Using Machine Learning to Address Nonlinear Relationships Between Land Use and Travel Behavior

October 13, 2023

Thank you to Xinyu (Jason) Cao, Professor, Humphrey School of Public Affairs, University of Minnesota, Twin Cities, who presented Using Machine Learning to Address Nonlinear Relationships Between Land Use and Travel Behavior at the Transportation Seminar Oct. 13, 2023.

Abstract: Empirical studies often assume a (generalized) linear relationship between land use and travel behavior. However, scholars need to diagnose this assumption before interpreting modeling results. If the true relationship between them is nonlinear, the linear assumption will lead to a biased estimate of the relationship. This presentation emphasizes the charm of machine learning approaches in address the nonlinear relationships between variables in the context of land use and transportation. The case studies show that the applications of machine learning may change the conventional understanding of land use-transportation interactions and inform urban and transportation planners of efficient solutions to address transportation-related challenges. The approaches enable scholars and practitioners to revisit previous questions from an innovative perspective.

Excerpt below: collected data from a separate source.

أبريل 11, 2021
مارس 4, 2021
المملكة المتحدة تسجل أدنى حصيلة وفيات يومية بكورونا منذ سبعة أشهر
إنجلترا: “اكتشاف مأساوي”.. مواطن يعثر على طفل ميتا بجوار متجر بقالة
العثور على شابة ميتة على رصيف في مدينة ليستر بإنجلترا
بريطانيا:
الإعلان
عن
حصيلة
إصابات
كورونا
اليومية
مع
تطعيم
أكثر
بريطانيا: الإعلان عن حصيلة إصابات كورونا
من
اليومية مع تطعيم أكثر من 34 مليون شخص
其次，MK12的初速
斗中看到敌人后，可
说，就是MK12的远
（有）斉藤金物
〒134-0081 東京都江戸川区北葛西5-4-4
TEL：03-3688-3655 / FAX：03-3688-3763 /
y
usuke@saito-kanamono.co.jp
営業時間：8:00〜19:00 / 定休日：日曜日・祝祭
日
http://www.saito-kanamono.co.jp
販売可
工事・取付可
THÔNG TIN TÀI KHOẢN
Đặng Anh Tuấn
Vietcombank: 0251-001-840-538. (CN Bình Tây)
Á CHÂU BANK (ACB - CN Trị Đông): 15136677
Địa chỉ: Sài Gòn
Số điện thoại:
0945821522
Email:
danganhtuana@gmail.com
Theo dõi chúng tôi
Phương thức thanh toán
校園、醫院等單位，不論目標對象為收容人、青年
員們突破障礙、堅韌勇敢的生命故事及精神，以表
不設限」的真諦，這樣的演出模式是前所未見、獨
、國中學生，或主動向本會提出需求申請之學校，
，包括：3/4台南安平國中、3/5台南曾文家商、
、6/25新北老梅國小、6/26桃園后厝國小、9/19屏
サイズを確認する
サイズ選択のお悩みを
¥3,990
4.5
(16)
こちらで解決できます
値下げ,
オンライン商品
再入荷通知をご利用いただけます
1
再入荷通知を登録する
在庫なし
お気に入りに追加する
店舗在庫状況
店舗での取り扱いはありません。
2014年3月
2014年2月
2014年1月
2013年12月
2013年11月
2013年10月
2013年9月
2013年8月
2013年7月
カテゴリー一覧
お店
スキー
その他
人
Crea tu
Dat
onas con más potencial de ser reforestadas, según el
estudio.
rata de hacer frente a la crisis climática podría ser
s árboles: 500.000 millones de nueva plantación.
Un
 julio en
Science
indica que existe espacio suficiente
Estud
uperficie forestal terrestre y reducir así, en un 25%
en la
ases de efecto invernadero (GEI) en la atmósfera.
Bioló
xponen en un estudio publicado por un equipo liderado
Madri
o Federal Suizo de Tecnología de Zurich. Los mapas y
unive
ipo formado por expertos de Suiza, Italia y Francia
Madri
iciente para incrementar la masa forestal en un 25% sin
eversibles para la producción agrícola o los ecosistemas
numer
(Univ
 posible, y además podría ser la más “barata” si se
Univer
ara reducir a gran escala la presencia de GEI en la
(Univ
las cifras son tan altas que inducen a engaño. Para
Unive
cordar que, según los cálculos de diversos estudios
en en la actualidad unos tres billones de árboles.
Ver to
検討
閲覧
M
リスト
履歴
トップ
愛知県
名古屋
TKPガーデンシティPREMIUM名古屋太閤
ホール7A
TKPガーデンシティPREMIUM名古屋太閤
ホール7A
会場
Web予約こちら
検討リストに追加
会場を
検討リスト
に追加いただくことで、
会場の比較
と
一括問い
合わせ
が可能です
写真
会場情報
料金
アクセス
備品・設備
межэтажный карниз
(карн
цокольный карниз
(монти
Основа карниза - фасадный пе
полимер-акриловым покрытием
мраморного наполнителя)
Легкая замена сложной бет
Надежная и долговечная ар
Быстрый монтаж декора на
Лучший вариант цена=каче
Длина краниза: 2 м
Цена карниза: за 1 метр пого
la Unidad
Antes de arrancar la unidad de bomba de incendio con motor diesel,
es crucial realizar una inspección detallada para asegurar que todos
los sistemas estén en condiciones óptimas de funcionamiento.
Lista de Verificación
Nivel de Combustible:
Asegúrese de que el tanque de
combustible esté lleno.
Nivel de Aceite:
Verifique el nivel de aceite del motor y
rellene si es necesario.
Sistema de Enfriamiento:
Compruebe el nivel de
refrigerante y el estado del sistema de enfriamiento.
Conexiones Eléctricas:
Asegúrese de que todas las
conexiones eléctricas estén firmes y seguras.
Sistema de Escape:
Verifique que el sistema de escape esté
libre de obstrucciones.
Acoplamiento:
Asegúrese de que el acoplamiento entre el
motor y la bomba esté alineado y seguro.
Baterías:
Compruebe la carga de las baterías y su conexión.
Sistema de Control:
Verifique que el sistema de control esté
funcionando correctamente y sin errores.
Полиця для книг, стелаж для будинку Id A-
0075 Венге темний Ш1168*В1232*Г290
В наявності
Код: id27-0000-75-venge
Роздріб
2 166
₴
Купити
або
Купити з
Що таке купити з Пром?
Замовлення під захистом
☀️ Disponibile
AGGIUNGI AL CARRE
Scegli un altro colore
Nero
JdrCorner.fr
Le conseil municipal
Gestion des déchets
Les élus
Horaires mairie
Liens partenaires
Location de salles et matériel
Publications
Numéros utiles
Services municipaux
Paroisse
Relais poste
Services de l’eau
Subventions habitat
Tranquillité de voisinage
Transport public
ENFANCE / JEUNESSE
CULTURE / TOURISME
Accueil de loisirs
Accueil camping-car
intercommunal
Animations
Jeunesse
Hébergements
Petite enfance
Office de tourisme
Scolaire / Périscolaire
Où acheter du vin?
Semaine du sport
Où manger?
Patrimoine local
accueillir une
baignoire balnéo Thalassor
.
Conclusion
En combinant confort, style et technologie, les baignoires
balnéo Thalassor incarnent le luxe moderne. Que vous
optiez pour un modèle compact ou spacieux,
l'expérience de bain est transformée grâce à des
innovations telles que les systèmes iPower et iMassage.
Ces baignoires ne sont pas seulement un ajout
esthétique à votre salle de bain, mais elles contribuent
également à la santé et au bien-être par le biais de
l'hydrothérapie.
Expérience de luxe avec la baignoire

BioDr. Jason Cao is a professor at the Humphrey School of Public Affairs, University of Minnesota, Twin Cities. He specializes in land use and transportation interaction, the effects of ICT on travel behavior, and planning for quality of life. He has published more than 130 peer-reviewed papers and edited four books. Dr. Cao is internationally well-known for his research on residential self-selection in the relationships between the built environment and travel behavior. His recent work focuses on the applications of machine learning approaches in addressing nonlinear relationships between variables. Dr. Cao is the Co-Editor-in-Chief of Transportation Research Part D. He received his degrees from University of California, Davis and Tsinghua University.